#### Page excerpt:
# Schwinn Super Sport 1983



## Tim s (Oct 12, 2022)

I did some horse trading today for this Super Sport. I have been looking at it on CL for about a month and really like the silver blue metallic color so we got together and traded bikes. I can’t wait to get started detailing the bike. Tim


----------



## DrRumack80 (Oct 12, 2022)

Those are great bikes.  Are those 700C clinchers? The owner of my LBS used to ride an '81 Super Sport until he crashed it.  It came with 700C clinchers.


----------



## schwinnbikebobb (Oct 12, 2022)

Nice Tim!!   Classy color!!!


----------



## Tim s (Oct 13, 2022)

Yes they are 700c clinchers. Thanks Bob, I did a few test spots yesterday and it clean up without too much effort. Tim


----------



## Tim s (Oct 16, 2022)

I started cleaning the front end of the bike today and it is starting to shine nicely.


----------



## Tim s (Oct 18, 2022)

The front hub tag ( yellow) is coming up. I would like to preserve it on the hub any suggestions for what to use to make it stay attached? Tim


----------



## schwinnbikebobb (Oct 18, 2022)

Hey Tim

I have used shipping tape cut a little bigger than the decal.


----------



## Tim s (Oct 19, 2022)

Thanks Bob I’ll do that. Tim


----------



## Tim s (Oct 29, 2022)

Dataset excerpts:
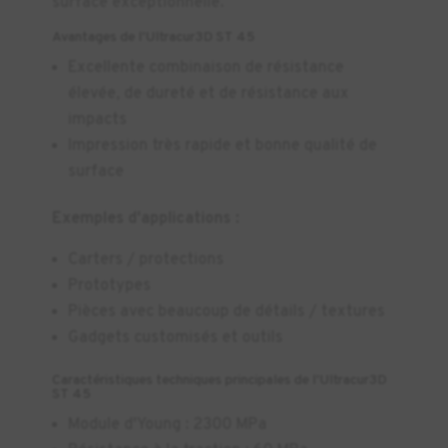
surface exceptionnelle.
Avantages de l'Ultracur3D ST 45
Excellente combinaison de résistance
élevée, de dureté et de résistance aux
impacts
Impression très rapide et bonne qualité de
surface
Exemples d'applications :
Carters / protections
Prototypes
Pièces avec beaucoup de détails / textures
Gadgets customisés et outils
Caractéristiques techniques principales de l'Ultracur3D
ST 45
Module d'Young : 2300 MPa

#### Directions for this task:
From the Schwinn Super Sport thread, set down word for word the passage from "I did some horse" up to and including "DrRumack80 (Oct 12, 2022)".

#### Solution to this exercise:
I did some horse trading today for this Super Sport. I have been looking at it on CL for about a month and really like the silver blue metallic color so we got together and traded bikes. I can’t wait to get started detailing the bike. Tim


----------



## DrRumack80 (Oct 12, 2022)